> **WORKING DATA**:
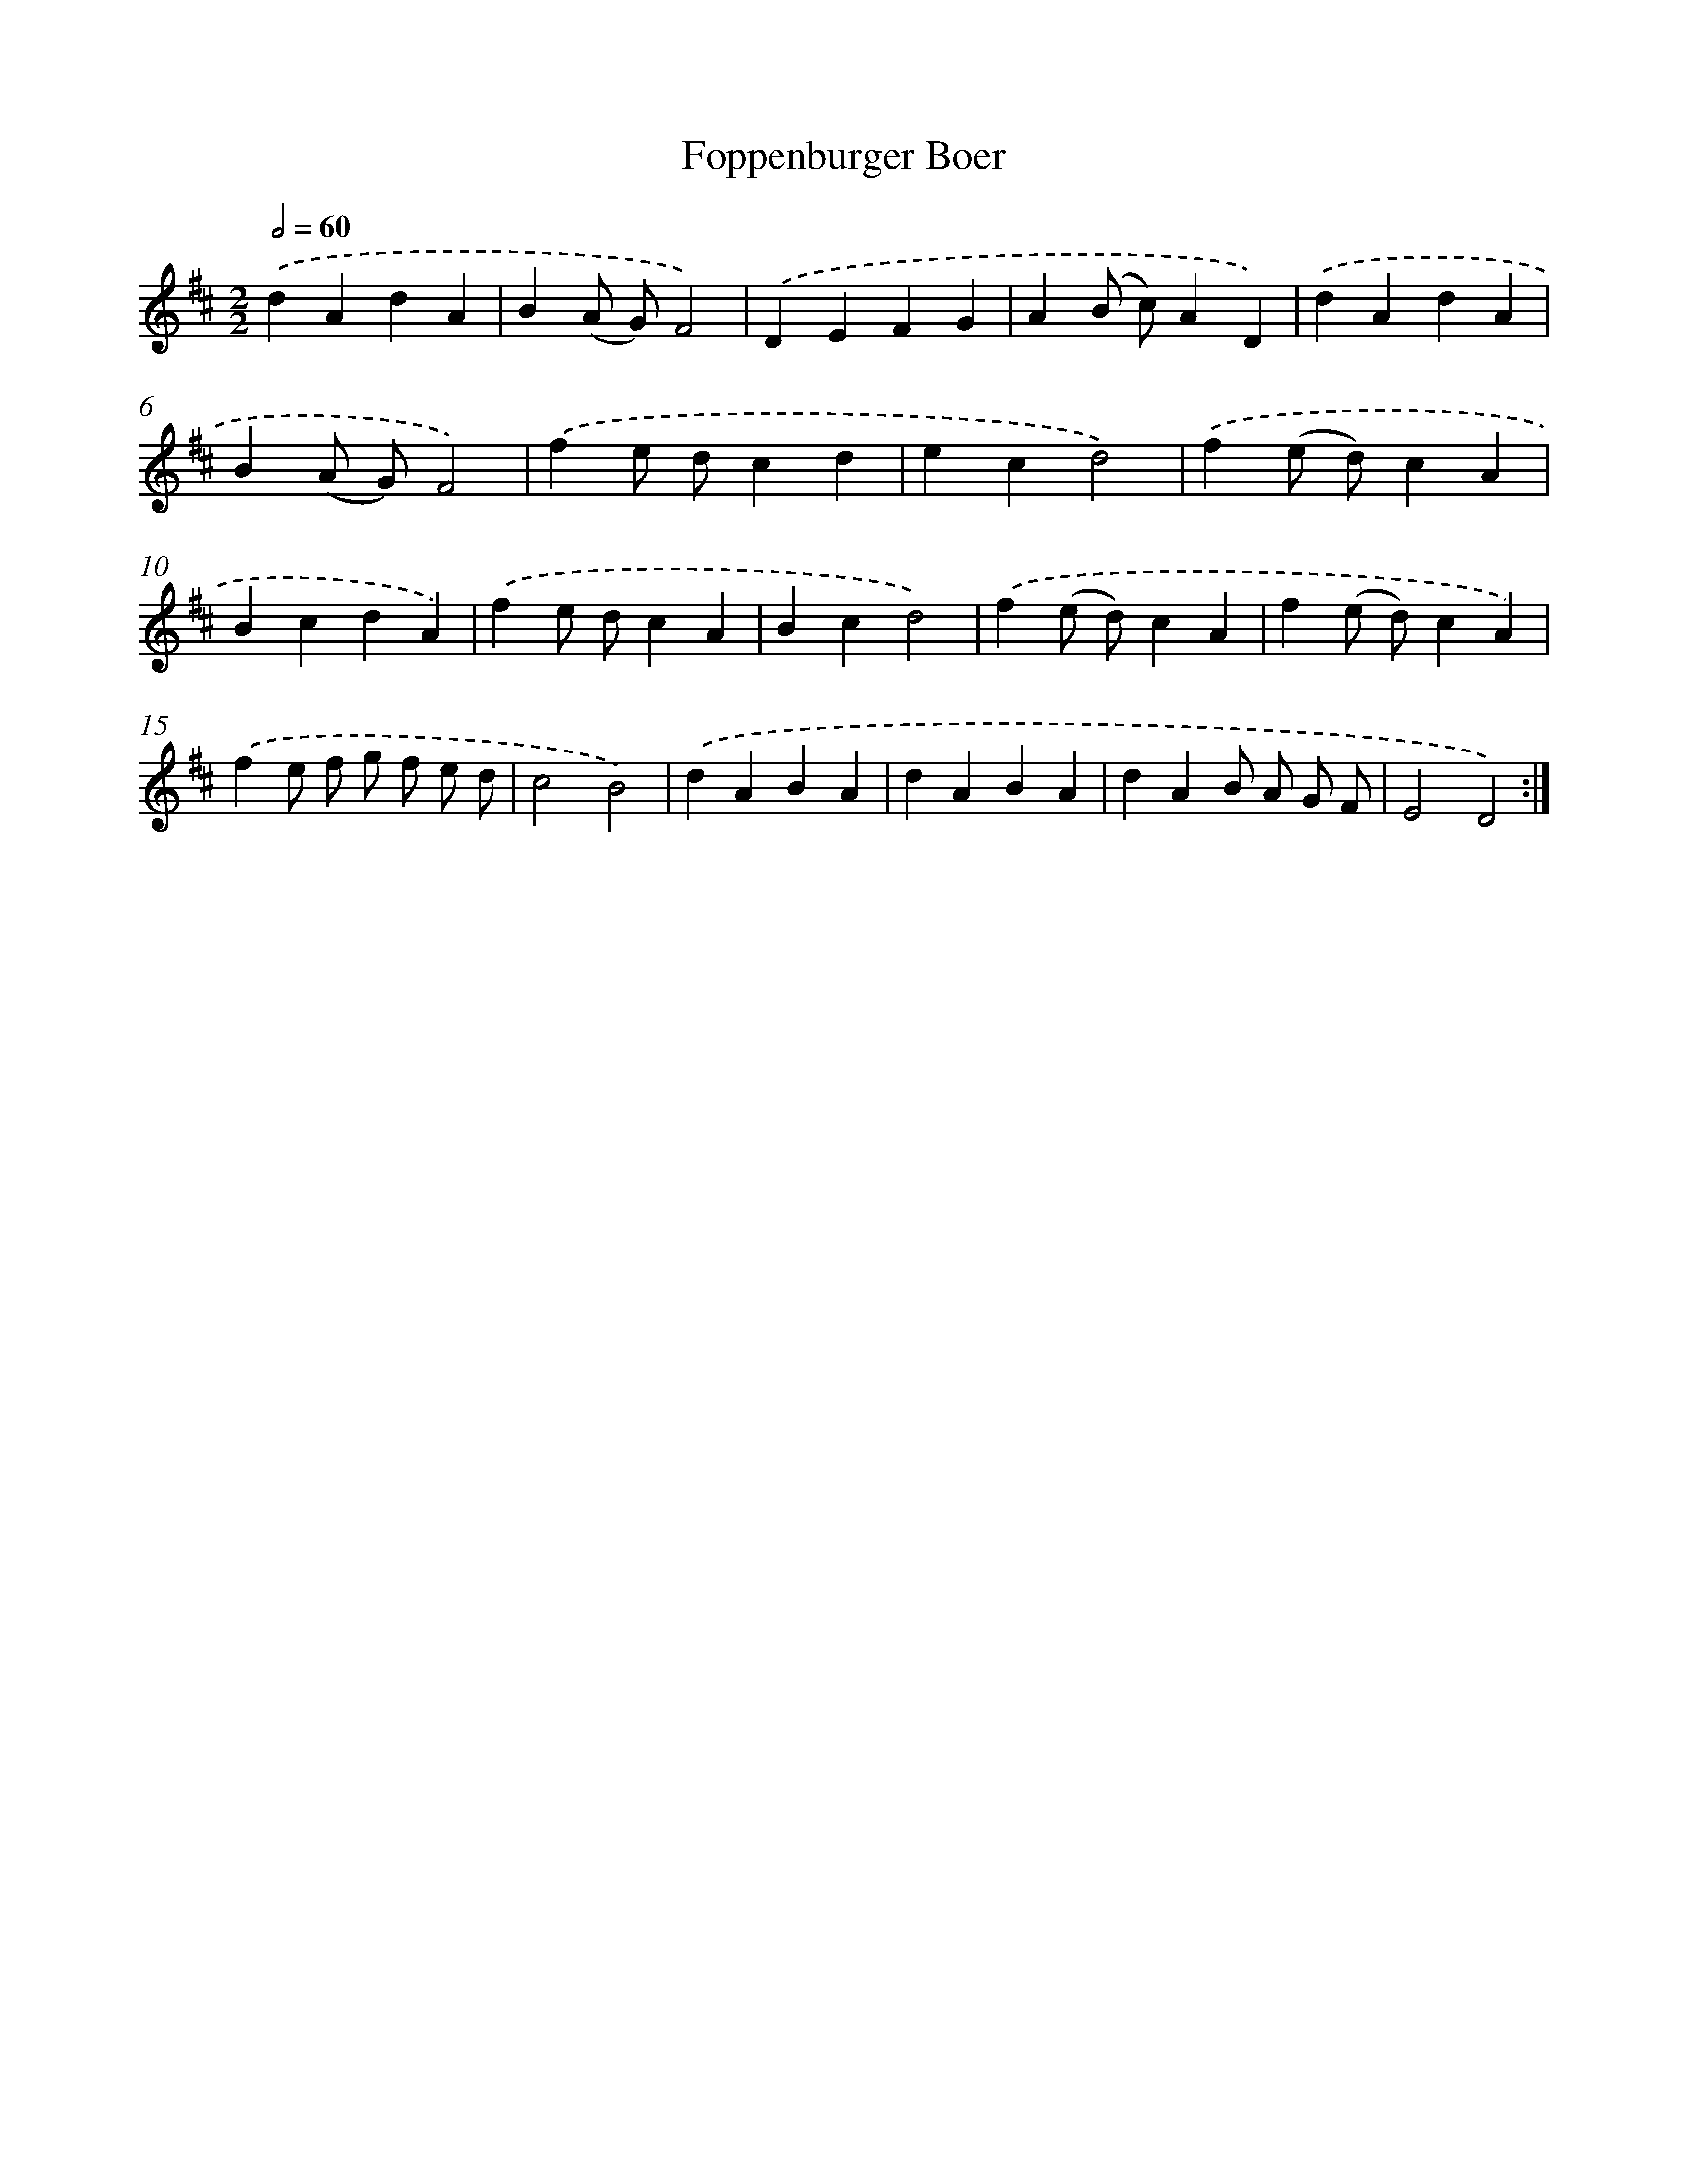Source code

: X: 6028
T: Foppenburger Boer
%%abc-version 2.0
%%abcx-abcm2ps-target-version 5.9.1 (29 Sep 2008)
%%abc-creator hum2abc beta
%%abcx-conversion-date 2018/11/01 14:36:24
%%humdrum-veritas 521945673
%%humdrum-veritas-data 674148695
%%continueall 1
%%barnumbers 0
L: 1/4
M: 2/2
Q: 1/2=60
K: D clef=treble
.('dAdA |
B(A/ G/)F2) |
.('DEFG |
A(B/ c/)AD) |
.('dAdA |
B(A/ G/)F2) |
.('fe/ d/cd |
ecd2) |
.('f(e/ d/)cA |
BcdA) |
.('fe/ d/cA |
Bcd2) |
.('f(e/ d/)cA |
f(e/ d/)cA) |
.('fe/ f/ g/ f/ e/ d/ |
c2B2) |
.('dABA |
dABA |
dAB/ A/ G/ F/ |
E2D2) :|]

> **JOB ITEM**: Drop the images; copy every entry above exactly.

> **RESPONSE AREA**:
Source code

: X: 6028
T: Foppenburger Boer
%%abc-version 2.0
%%abcx-abcm2ps-target-version 5.9.1 (29 Sep 2008)
%%abc-creator hum2abc beta
%%abcx-conversion-date 2018/11/01 14:36:24
%%humdrum-veritas 521945673
%%humdrum-veritas-data 674148695
%%continueall 1
%%barnumbers 0
L: 1/4
M: 2/2
Q: 1/2=60
K: D clef=treble
.('dAdA |
B(A/ G/)F2) |
.('DEFG |
A(B/ c/)AD) |
.('dAdA |
B(A/ G/)F2) |
.('fe/ d/cd |
ecd2) |
.('f(e/ d/)cA |
BcdA) |
.('fe/ d/cA |
Bcd2) |
.('f(e/ d/)cA |
f(e/ d/)cA) |
.('fe/ f/ g/ f/ e/ d/ |
c2B2) |
.('dABA |
dABA |
dAB/ A/ G/ F/ |
E2D2) :|]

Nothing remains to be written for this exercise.